-- Task data --
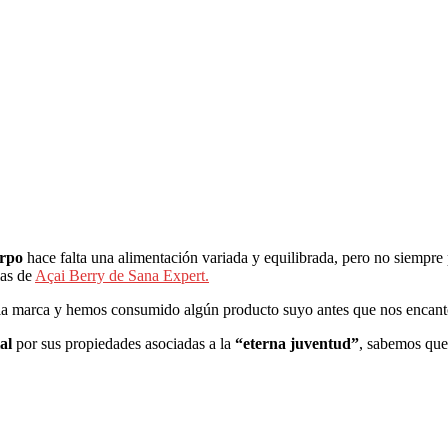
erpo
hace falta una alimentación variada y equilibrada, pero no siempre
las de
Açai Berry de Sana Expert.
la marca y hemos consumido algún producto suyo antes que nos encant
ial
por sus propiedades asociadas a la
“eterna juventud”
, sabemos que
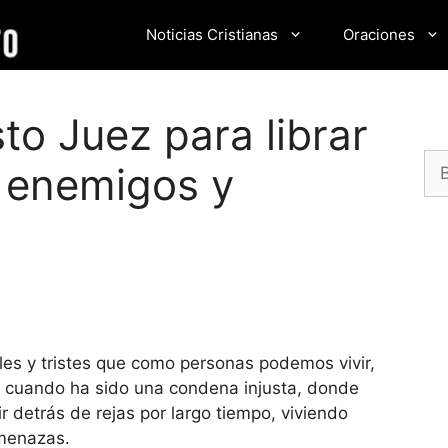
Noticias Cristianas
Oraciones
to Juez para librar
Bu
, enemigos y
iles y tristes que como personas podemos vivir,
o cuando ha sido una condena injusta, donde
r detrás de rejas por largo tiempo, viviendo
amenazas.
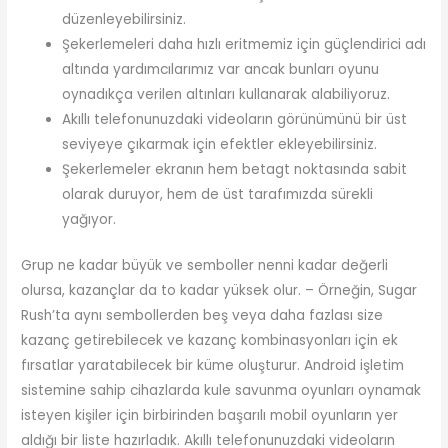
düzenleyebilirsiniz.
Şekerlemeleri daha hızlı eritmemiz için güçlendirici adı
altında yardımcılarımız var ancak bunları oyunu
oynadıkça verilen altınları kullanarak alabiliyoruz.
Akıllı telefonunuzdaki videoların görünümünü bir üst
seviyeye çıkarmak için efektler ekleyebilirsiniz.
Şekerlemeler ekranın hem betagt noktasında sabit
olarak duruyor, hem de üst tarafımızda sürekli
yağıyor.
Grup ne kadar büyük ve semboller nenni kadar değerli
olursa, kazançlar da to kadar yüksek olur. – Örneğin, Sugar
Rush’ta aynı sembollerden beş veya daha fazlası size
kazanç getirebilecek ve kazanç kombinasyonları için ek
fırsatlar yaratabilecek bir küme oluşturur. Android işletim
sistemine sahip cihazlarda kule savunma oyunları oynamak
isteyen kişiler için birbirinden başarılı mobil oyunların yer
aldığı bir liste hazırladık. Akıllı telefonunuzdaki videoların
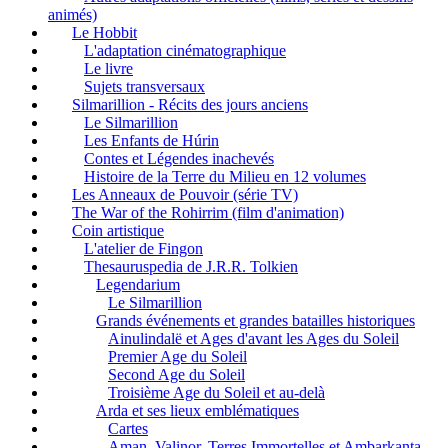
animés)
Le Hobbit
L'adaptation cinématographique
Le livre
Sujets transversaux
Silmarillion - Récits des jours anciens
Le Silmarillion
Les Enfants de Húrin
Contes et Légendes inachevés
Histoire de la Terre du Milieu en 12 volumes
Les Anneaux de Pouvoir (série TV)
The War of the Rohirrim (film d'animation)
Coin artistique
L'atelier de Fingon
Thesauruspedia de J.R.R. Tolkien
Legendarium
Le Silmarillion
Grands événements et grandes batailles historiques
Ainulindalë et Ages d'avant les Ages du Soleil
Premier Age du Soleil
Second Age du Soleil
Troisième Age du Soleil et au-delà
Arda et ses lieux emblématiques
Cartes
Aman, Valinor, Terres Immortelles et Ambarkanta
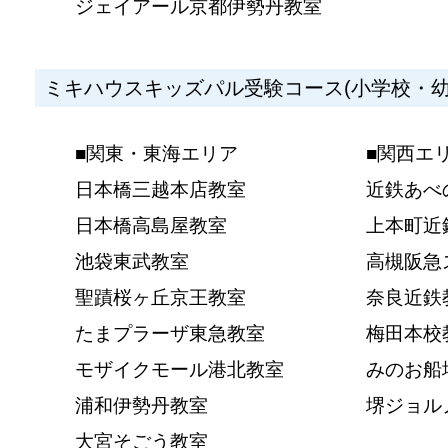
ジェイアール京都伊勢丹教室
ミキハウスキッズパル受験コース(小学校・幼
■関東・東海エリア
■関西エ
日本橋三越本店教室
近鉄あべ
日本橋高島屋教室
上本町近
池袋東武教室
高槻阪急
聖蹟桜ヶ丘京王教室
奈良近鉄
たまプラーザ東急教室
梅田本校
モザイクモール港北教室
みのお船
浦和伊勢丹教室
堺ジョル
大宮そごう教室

-- Work to complete --
Copy every line of the records exactly as it is written, but not the pictures.

-- Task output --
erpo
hace falta una alimentación variada y equilibrada, pero no siempre
las de
Açai Berry de Sana Expert.
la marca y hemos consumido algún producto suyo antes que nos encant
ial
por sus propiedades asociadas a la
“eterna juventud”
, sabemos que
Noticias Cristianas
Oraciones
to Juez para librar
Bu
, enemigos y
iles y tristes que como personas podemos vivir,
o cuando ha sido una condena injusta, donde
r detrás de rejas por largo tiempo, viviendo
amenazas.
düzenleyebilirsiniz.
Şekerlemeleri daha hızlı eritmemiz için güçlendirici adı
altında yardımcılarımız var ancak bunları oyunu
oynadıkça verilen altınları kullanarak alabiliyoruz.
Akıllı telefonunuzdaki videoların görünümünü bir üst
seviyeye çıkarmak için efektler ekleyebilirsiniz.
Şekerlemeler ekranın hem betagt noktasında sabit
olarak duruyor, hem de üst tarafımızda sürekli
yağıyor.
Grup ne kadar büyük ve semboller nenni kadar değerli
olursa, kazançlar da to kadar yüksek olur. – Örneğin, Sugar
Rush’ta aynı sembollerden beş veya daha fazlası size
kazanç getirebilecek ve kazanç kombinasyonları için ek
fırsatlar yaratabilecek bir küme oluşturur. Android işletim
sistemine sahip cihazlarda kule savunma oyunları oynamak
isteyen kişiler için birbirinden başarılı mobil oyunların yer
aldığı bir liste hazırladık. Akıllı telefonunuzdaki videoların
animés)
Le Hobbit
L'adaptation cinématographique
Le livre
Sujets transversaux
Silmarillion - Récits des jours anciens
Le Silmarillion
Les Enfants de Húrin
Contes et Légendes inachevés
Histoire de la Terre du Milieu en 12 volumes
Les Anneaux de Pouvoir (série TV)
The War of the Rohirrim (film d'animation)
Coin artistique
L'atelier de Fingon
Thesauruspedia de J.R.R. Tolkien
Legendarium
Le Silmarillion
Grands événements et grandes batailles historiques
Ainulindalë et Ages d'avant les Ages du Soleil
Premier Age du Soleil
Second Age du Soleil
Troisième Age du Soleil et au-delà
Arda et ses lieux emblématiques
Cartes
Aman, Valinor, Terres Immortelles et Ambarkanta
ジェイアール京都伊勢丹教室
ミキハウスキッズパル受験コース(小学校・幼
■関東・東海エリア
■関西エ
日本橋三越本店教室
近鉄あべ
日本橋高島屋教室
上本町近
池袋東武教室
高槻阪急
聖蹟桜ヶ丘京王教室
奈良近鉄
たまプラーザ東急教室
梅田本校
モザイクモール港北教室
みのお船
浦和伊勢丹教室
堺ジョル
大宮そごう教室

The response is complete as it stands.